19568Due Process Not Arbitrary Acts...
- Nov 21, 2013
It must be not a special rule for a particular person or a particular case, but, in the language of Mr. Webster, in his familiar definition, "the general law, a law which hears before it condemns, which proceeds upon inquiry, and renders judgment only after trial," so "that every citizen shall 536*536 hold his life, liberty, property and immunities under the protection of the general rules which govern society," and thus excluding, as not due process of law, acts of attainder, bills of pains and penalties, acts of confiscation, acts reversing judgments, and acts directly transferring one man's estate to another, legislative judgments and decrees, and other similar special, partial and arbitrary exertions of power under the forms of legislation. Arbitrary power, enforcing its edicts to the injury of the persons and property of its subjects, is not law, whether manifested as the decree of a personal monarch or of an impersonal multitude.
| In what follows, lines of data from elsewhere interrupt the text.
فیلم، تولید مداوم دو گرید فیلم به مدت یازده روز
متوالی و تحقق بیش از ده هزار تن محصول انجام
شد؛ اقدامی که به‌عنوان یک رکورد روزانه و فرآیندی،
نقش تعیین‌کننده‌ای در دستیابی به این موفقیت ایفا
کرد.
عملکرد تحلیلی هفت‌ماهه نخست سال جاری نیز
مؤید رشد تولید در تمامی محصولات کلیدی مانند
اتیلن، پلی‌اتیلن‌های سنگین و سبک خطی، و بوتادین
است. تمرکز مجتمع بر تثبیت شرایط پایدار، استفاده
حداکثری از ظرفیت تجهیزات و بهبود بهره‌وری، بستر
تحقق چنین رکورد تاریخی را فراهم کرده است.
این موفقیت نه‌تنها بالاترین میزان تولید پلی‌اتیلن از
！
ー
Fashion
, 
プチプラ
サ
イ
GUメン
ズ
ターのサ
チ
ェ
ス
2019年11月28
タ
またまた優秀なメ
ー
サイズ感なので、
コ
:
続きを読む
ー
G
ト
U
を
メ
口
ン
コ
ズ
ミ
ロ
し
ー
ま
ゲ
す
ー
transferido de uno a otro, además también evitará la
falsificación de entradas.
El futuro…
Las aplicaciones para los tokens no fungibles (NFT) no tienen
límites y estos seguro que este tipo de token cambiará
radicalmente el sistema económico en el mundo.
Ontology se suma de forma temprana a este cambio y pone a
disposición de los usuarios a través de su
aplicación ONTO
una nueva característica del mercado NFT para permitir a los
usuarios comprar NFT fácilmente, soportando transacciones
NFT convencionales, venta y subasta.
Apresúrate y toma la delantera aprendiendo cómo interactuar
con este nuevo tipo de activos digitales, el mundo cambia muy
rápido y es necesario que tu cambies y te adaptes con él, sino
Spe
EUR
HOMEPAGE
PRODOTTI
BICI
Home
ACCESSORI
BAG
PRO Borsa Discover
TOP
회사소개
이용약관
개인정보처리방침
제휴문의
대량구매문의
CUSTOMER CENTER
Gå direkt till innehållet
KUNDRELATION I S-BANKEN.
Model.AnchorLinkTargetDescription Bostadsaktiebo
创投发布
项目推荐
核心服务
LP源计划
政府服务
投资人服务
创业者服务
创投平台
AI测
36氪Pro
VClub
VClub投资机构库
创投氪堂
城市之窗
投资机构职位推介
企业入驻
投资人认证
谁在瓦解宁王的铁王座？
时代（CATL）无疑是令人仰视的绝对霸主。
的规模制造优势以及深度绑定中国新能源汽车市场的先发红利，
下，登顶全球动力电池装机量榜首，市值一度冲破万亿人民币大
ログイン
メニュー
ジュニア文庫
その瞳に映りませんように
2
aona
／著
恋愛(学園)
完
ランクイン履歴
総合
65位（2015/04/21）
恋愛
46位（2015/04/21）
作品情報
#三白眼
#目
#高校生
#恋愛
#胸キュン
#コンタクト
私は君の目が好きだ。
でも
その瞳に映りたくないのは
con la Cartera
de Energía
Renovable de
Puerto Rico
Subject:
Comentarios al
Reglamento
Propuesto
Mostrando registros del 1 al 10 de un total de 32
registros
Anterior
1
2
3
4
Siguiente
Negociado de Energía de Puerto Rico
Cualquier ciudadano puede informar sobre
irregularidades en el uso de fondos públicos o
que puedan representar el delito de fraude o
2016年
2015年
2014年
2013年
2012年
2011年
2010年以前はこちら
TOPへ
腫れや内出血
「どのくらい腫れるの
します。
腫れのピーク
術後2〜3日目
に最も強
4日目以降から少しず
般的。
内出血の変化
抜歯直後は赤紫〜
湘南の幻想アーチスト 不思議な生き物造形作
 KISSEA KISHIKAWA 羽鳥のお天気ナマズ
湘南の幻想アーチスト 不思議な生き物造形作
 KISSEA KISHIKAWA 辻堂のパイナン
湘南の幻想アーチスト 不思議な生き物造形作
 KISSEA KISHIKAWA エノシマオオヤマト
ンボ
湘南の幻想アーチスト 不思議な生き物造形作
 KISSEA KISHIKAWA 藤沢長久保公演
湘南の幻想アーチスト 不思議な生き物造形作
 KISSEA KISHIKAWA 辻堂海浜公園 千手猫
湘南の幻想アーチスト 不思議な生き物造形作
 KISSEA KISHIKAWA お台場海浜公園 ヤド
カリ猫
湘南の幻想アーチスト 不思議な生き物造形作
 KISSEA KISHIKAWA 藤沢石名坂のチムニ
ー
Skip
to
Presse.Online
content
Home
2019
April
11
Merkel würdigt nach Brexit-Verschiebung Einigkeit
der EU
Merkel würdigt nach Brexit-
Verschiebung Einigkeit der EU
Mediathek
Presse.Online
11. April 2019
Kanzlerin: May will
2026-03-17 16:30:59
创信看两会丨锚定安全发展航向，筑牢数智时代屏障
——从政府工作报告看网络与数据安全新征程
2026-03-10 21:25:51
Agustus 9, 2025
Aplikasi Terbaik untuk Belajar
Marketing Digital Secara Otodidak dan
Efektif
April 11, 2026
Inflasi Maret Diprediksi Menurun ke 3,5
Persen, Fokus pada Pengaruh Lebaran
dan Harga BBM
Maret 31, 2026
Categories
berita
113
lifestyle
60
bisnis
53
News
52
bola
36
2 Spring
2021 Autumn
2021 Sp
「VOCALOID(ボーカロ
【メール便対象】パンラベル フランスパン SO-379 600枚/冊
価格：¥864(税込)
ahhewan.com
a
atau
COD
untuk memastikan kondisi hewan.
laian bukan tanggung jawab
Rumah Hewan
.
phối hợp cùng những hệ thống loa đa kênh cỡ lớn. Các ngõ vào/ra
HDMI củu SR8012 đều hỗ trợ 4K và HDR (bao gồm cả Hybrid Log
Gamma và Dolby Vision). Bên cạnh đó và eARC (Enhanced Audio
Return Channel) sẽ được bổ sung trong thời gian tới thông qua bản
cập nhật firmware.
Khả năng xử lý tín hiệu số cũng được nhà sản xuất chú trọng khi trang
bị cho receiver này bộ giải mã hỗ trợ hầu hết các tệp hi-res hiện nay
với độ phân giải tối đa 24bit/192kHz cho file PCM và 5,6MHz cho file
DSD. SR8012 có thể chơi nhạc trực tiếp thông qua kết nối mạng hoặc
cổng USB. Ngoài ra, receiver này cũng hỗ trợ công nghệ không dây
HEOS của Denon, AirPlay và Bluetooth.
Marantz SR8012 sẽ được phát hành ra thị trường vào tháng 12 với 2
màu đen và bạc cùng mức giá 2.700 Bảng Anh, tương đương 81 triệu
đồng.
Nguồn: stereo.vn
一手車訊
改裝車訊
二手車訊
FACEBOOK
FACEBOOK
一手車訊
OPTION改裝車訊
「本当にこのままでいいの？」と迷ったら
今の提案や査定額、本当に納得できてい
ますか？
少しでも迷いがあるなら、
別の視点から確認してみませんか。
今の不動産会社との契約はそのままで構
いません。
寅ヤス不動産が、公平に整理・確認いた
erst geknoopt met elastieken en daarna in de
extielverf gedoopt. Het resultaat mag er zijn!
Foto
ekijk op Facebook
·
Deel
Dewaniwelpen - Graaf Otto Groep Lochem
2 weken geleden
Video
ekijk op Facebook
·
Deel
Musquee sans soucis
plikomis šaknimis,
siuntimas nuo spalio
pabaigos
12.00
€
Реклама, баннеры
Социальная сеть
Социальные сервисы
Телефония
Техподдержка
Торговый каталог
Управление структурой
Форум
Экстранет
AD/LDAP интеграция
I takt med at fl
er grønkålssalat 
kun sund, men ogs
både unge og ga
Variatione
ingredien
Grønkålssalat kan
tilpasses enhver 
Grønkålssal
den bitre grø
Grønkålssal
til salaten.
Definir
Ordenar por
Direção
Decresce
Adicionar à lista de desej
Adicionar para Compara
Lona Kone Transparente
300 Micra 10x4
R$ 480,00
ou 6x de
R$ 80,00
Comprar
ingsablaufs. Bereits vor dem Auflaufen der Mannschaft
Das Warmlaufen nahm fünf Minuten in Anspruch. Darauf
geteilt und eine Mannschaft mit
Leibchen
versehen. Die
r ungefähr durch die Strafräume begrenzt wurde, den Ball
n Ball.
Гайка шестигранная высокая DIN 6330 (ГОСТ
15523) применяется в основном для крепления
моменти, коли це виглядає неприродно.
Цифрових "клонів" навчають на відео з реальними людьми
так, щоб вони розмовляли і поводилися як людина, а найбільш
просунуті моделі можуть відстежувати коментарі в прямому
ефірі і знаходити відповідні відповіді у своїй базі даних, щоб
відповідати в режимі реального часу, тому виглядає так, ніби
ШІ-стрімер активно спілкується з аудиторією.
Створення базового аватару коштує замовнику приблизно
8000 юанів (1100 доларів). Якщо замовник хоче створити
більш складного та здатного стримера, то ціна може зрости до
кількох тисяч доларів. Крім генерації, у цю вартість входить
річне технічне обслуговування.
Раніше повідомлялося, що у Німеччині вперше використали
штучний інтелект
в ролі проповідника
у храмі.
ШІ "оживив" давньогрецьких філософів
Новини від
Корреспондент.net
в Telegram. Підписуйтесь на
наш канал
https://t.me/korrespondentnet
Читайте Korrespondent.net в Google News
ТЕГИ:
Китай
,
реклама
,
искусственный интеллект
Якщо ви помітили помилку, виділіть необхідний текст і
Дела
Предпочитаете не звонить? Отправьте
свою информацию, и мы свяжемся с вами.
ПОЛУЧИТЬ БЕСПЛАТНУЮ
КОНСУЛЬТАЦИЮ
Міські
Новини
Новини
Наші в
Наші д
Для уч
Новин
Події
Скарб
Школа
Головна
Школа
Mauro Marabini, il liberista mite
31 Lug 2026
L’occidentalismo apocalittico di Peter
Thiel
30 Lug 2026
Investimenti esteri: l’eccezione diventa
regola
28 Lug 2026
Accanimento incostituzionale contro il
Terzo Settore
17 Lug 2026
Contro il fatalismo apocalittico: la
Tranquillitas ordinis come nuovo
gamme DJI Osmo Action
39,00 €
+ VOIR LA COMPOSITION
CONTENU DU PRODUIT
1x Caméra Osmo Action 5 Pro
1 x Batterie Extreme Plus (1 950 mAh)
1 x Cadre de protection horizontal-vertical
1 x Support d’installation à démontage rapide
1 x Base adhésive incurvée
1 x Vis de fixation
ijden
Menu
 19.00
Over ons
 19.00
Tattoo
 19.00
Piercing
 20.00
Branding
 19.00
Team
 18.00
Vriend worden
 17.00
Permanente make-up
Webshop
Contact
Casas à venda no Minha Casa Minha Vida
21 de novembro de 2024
And the limitations imposed by our constitutional law upon the action of the governments, both State and national, are essential to the preservation of public and private rights, notwithstanding the representative character of our political institutions. The enforcement of these limitations by judicial process is the device of self-governing communities to protect the rights of individuals and minorities, as well against the power of numbers, as against the violence of public agents transcending the limits of lawful authority, even when acting in the name and wielding the force of the government. Hurtado v. California, 110 US 516, 535-6 (1884).